■ EXERCISE INSTRUCTIONS ■
Please copy every line from the following entries in which the word "Highspot" appears.

[Entries taken from a collection]
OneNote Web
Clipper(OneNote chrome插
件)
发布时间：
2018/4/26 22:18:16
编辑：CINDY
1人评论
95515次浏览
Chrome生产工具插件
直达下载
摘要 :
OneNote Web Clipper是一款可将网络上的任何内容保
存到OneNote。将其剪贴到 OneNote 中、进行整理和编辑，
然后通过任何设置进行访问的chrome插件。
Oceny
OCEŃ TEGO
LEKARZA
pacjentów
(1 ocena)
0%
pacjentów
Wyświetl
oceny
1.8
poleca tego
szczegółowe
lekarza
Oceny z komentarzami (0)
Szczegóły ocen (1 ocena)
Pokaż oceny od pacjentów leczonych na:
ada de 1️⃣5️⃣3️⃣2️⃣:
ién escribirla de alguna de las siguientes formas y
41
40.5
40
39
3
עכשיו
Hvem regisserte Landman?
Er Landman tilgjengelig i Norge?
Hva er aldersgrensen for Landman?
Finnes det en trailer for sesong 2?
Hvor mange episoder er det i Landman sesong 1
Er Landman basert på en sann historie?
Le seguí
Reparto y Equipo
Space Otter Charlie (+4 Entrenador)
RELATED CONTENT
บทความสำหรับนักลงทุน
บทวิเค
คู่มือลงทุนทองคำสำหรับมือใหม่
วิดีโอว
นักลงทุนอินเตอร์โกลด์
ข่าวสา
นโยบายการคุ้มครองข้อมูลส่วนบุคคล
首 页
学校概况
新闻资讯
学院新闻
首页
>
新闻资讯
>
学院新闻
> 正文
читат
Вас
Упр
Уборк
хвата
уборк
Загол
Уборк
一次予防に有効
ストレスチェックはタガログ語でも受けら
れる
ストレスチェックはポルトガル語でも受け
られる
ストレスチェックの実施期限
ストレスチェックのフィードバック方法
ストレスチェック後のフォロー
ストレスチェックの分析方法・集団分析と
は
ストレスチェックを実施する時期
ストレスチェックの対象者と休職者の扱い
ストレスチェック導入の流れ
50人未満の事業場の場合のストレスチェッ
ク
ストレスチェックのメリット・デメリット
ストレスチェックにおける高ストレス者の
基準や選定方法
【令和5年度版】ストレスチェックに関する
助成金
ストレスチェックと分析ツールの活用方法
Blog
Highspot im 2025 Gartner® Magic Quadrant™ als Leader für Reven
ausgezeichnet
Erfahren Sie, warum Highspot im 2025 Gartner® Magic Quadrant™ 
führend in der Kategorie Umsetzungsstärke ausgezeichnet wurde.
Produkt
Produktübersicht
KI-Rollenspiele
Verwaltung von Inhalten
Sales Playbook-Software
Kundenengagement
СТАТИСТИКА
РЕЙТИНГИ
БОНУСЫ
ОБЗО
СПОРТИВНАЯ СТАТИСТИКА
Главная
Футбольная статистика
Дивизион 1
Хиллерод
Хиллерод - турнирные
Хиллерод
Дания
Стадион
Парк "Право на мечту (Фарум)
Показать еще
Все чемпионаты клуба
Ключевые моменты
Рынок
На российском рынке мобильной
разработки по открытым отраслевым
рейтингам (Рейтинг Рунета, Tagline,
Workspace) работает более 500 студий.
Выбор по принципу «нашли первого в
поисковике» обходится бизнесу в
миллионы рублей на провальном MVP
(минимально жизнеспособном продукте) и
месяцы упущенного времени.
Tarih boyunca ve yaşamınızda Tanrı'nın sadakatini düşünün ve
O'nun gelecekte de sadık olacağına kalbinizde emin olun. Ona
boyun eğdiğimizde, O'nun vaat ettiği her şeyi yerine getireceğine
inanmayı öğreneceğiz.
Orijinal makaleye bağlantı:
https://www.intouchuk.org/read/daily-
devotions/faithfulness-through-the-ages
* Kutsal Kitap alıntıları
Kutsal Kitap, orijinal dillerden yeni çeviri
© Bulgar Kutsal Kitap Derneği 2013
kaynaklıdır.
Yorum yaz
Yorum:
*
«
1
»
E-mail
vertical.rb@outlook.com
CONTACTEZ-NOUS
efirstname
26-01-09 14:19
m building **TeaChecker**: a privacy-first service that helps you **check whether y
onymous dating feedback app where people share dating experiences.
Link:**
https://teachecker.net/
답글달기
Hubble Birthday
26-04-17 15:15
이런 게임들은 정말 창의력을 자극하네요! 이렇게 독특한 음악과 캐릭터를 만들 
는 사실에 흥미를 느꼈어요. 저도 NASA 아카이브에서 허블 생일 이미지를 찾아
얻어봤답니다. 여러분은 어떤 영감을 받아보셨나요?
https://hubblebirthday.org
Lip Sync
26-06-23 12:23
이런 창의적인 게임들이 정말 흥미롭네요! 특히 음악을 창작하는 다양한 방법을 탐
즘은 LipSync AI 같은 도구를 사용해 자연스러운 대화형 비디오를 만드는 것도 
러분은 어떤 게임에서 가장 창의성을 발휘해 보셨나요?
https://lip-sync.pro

■ RESPONSE ■
Highspot im 2025 Gartner® Magic Quadrant™ als Leader für Reven
Erfahren Sie, warum Highspot im 2025 Gartner® Magic Quadrant™ 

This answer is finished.